▸ **Prompt**: Reproduce the listing, renaming "bbox" to "bounding box" wherever it occurs and leaving everything else unchanged.

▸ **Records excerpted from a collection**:
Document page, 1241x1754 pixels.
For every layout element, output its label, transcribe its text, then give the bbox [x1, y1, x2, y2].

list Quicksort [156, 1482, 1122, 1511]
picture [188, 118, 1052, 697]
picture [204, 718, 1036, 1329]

▸ **Correct result**:
Document page, 1241x1754 pixels.
For every layout element, output its label, transcribe its text, then give the bounding box [x1, y1, x2, y2].

list Quicksort [156, 1482, 1122, 1511]
picture [188, 118, 1052, 697]
picture [204, 718, 1036, 1329]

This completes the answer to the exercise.